简体中文 | English
Movinet is a mobile video network developed by Google research. It uses causal convolution operator with stream buffer and temporal ensembles to improve accuracy. It is a lightweight and efficient video model that can be used for online reasoning video stream.
Please refer to Kinetics400 data download and preparation doc k400-data
- Train MoViNet on kinetics-400 scripts:
export CUDA_VISIBLE_DEVICES=0,1,2,3,4,5,6,7
python3.7 -B -m paddle.distributed.launch --gpus="0,1,2,3,4,5,6,7" --log_dir=log_movinet main.py --validate -c configs/recognition/movinet/movinet_k400_frame.yaml
- For uniform sampling, test accuracy can be found in training-logs by search key word
, such as:
Already save the best model (top1 acc)0.6489
- Test scripts:
python3.7 main.py --test -c configs/recognition/movinet/movinet_k400_frame.yaml -w output/MoViNet/MoViNet_best.pdparams
Accuracy on Kinetics400:
Config | Sampling method | num_seg | target_size | Top-1 | checkpoints |
A0 | Uniform | 50 | 172 | 66.62 | MoViNetA0_k400.pdparams |
To get model architecture file MoViNetA0.pdmodel
and parameters file MoViNetA0.pdiparams
, use:
python3.7 tools/export_model.py -c configs/recognition/movinet/movinet_k400_frame.yaml \
-p data/MoViNetA0_k400.pdparams \
-o inference/MoViNetA0
- Args usage please refer to Model Inference.
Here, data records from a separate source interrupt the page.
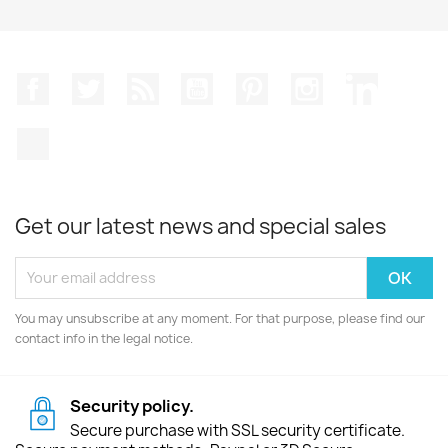
Facebook
Twitter
Rss
YouTube
Pinterest
Instagram
LinkedIn
TikTok
Get our latest news and special sales
You may unsubscribe at any moment. For that purpose, please find our
contact info in the legal notice.
Security policy.
Secure purchase with SSL security certificate.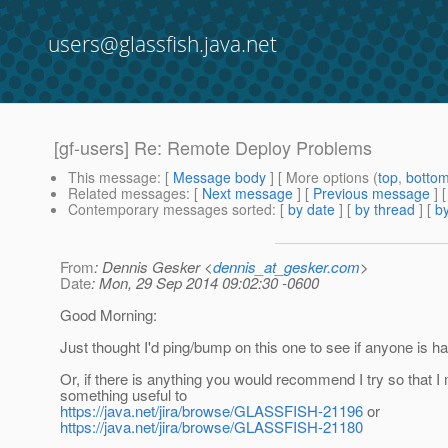
users@glassfish.java.net
[gf-users] Re: Remote Deploy Problems
This message
: [
Message body
] [ More options (
top
,
botto
Related messages
:
[
Next message
] [
Previous message
] 
Contemporary messages sorted
: [
by date
] [
by thread
] [
by
From
: Dennis Gesker <
dennis_at_gesker.com
>
Date
: Mon, 29 Sep 2014 09:02:30 -0600
Good Morning:
Just thought I'd ping/bump on this one to see if anyone is h
Or, if there is anything you would recommend I try so that I
something useful to
https://java.net/jira/browse/GLASSFISH-21196
or
https://java.net/jira/browse/GLASSFISH-21180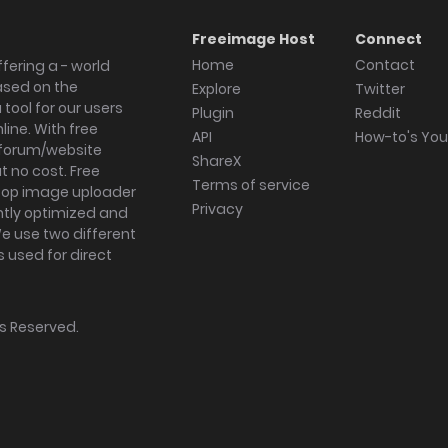
Freeimage Host
Connect
Home
Contact
fering a - world
ased on the
Explore
Twitter
tool for our users
Plugin
Reddit
ine. With free
API
How-to's Yo
forum/website
ShareX
 no cost. Free
Terms of service
ktop image uploader
Privacy
ghtly optimized and
We use two different
s used for direct
hts Reserved.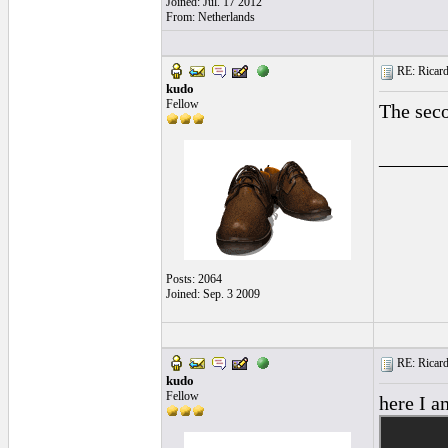
Joined: Jul. 17 2012
From: Netherlands
RE: Ricard
kudo
Fellow
The sec
______
Posts: 2064
Joined: Sep. 3 2009
RE: Ricard
kudo
Fellow
here I a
python3.7 tools/predict.py --input_file data/example.avi \
--config configs/recognition/movinet/movinet_k400_frame.yaml \
--model_file inference/MoViNetA0/MoViNet.pdmodel \
--params_file inference/MoViNetA0/MoViNet.pdiparams \
--use_gpu=True \
example of logs:
Current video file: data/example.avi
top-1 class: 5
top-1 score: 0.7667049765586853